▸ Job item: Look through the data below for the line with "Empresarial e Contratos, oferecendo" and the line with "いました。桐野さんのフランクなお", then transcribe exactly from the first through the second, leaving out all pictures.

▸ Source data:
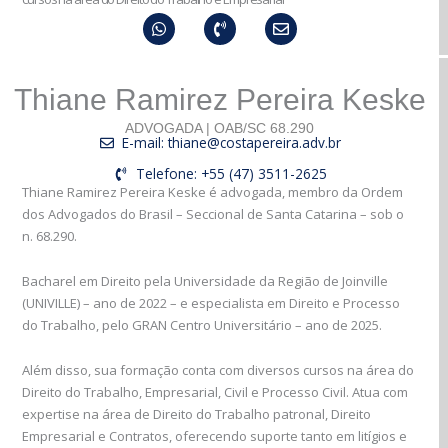
Whatsapp
Phone-
Envelope
volume
Thiane Ramirez Pereira Keske
ADVOGADA | OAB/SC 68.290
E-mail: thiane@costapereira.adv.br
Telefone: +55 (47) 3511-2625
Thiane Ramirez Pereira Keske é advogada, membro da Ordem
dos Advogados do Brasil – Seccional de Santa Catarina – sob o
n. 68.290.
Bacharel em Direito pela Universidade da Região de Joinville
(UNIVILLE) – ano de 2022 – e especialista em Direito e Processo
do Trabalho, pelo GRAN Centro Universitário – ano de 2025.
Além disso, sua formação conta com diversos cursos na área do
Direito do Trabalho, Empresarial, Civil e Processo Civil. Atua com
expertise na área de Direito do Trabalho patronal, Direito
Empresarial e Contratos, oferecendo suporte tanto em litígios e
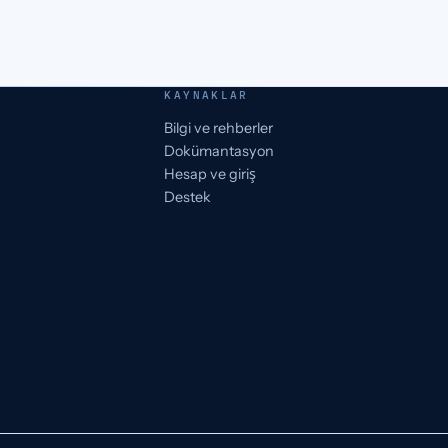
KAYNAKLAR
Bilgi ve rehberler
Dokümantasyon
Hesap ve giriş
Destek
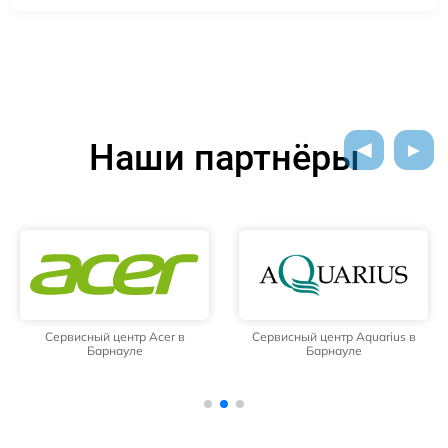
Наши партнёры
Сервисный центр Acer в
Сервисный центр Aquarius в
Барнауле
Барнауле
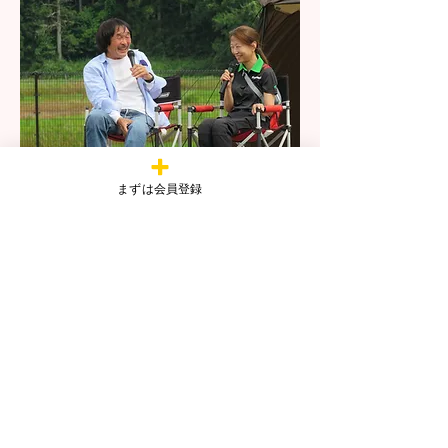
ステージイベントでは、カワサキ
まずは会員登録
モータースジャパン代表取締役社長
桐野英子さんが登壇し、MLR2024主
催者の風間深志とトークショーを行
いました。桐野さんのフランクなお
人柄や、高速周回路を時速250㎞以
上で走ったエピソード、二輪メーカ
ーの社長としてだけではなく、一人
の女性ライダーとしての鋭い提言な
ど、興味深いお話をしていただきま
した。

▸ Response to this task:
Empresarial e Contratos, oferecendo suporte tanto em litígios e
KAYNAKLAR
Bilgi ve rehberler
Dokümantasyon
Hesap ve giriş
Destek
Наши партнёры
Сервисный центр Acer в
Сервисный центр Aquarius в
Барнауле
Барнауле
ステージイベントでは、カワサキ
まずは会員登録
モータースジャパン代表取締役社長
桐野英子さんが登壇し、MLR2024主
催者の風間深志とトークショーを行
いました。桐野さんのフランクなお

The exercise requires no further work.